USING THE INFORMATION:
1 > In the comment thread about the Popularity Contest plugin, which directory does dave say the plugin currently lives in?
2 > Resume the comment thread about the Popularity Contest plugin, picking up after its final comment.

EXTRACT TO READ:
== Segment start ==

    nogeek, glad I could help.

    Shannon, I think most of the time you should be getting the SuperCache version

  5. Vince says:

    Hello there!!! I am having the same problem. What do you mean by “commenting out wp_die”? You mean erasing this code?

    Please do help. My site is totally blank and I can no longer access anything including the my admin page, log in page, etc…. grrrr… I wish I did not installed this plugin.

  6. dave says:

    Vince, you have a few options but all of them involved accessing the file system of your server box, either via ssh/telnet or some kind of web interface. I’ll assume you are able to do that with your web host if you were able to install the plugin in the first place.

    1) You could physically move the entire directory with the plugin to somewhere else. It currently lives in /wp-content/plugins . If you move it anywhere else, like your home directory or /tmp that should get your blog at least functioning again.

    2) If you open the popularity_contest.php (sorry, I deleted all this stuff so I don’t know the exact names anymore) and find the line with the wp-die command in it, just add the characters


    in front of that and it will stop happening.

    3) If you have access to your database, you can drop the table wp_ak_popularity_options (the command “show tables” will give you the names of everything if it has a different prefix than wp_ on your system.) From mysql:

    drop table wp_ak_popularity_options;

    If you do that, it will try to install.

    4) There is a newer version of the plugin available that if you can install by hand over the old one is reported to fix this issue.

    I hope one of those options works for you. It sucks, I know.

  7. Vince says:

    To be honest, what Alex did is almost like killing our blog. I am not a techie person, and I could have start all over again without knowing the problem.

    I do hope that you will be more like a righteous man Alex. It’s a good thing that I discovered it and tried to do some research and I’ve known Dave. If not, I could have deleted and kill my 1 year old blog. What you did is not just right.

  8. slobjones says:

    I’ve uninstalled the Popularity Contest plugin but noticed it apparently left behind two tables titled wp_ak_popularity and wp_ak_popularity_options.

    Can I safely drop these tables?
== Segment end ==
RECORDED DATA:
== Segment start ==
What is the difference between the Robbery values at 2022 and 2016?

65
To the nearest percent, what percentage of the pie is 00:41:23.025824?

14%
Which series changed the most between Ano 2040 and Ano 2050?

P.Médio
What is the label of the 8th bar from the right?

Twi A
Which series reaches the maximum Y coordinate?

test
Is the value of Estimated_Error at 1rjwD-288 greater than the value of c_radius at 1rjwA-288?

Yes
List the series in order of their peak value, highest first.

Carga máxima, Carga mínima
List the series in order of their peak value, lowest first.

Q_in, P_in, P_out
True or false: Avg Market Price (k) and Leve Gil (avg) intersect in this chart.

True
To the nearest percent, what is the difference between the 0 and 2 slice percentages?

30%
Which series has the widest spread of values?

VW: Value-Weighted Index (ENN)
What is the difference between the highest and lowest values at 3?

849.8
== Segment end ==
RESPONSES TO THE EXERCISE:
1 > /wp-content/plugins

2 >
    1. dave says:

      I’m pretty sure you can safely drop those tables if you are done with the plugin.

  9. wrench says:

    I use Popularity contest and I am glad I found this before attempting an upgrade. BTW, Alex King is also the author of the ligit plugin, which I also had issues with.
    I understand that no software is perfect and will have bugs or deficiencies. It is inexcusable to a) introduce issues (using wp_die) b) be flippant when dealing with you clients. They ARE you clients even if they do not pay you directly.

  10. Great post. I too have had significant problems with Popularity Contest, including the ones you’ve mentioned in this blog. After enabling the plugin, my entire blog just went blank – not even an error message, just a totally blank page on all admin pages and front-end pages. Crazy!

    I finally installed it by clearing out the old Popularity Contest DB tables (although the installation had a “fatal error” upon installation it still “worked”) – and once I was able to get it functioning I found that it didn’t seem to work with WP-Supercache and was using MASSIVE amounts of my server’s resources!

    After reviewing Alex King’s blog, my conclusion is this – the guy is just arrogant, and that’s all there is to it. What he SHOULD do is let Popularity Contest die gracefully so that another hacker (or team of hackers) can pick up where he left off and make the plugin work better – it’s a great idea, but as long as his Popularity Contest plugin is out there, nobody’s going to sit down and make a better one.

    I too, am removing Popularity Contest from my blog, for all the reasons you’ve mentioned, and then some, although unfortunately I’ve heavily integrated it into my site’s theme, which means that removal is going to be a lot harder than simply deactivating the plugin.

    Thanks for opening our eyes to this plugin’s nefarious ways! Hall of Shame, indeed.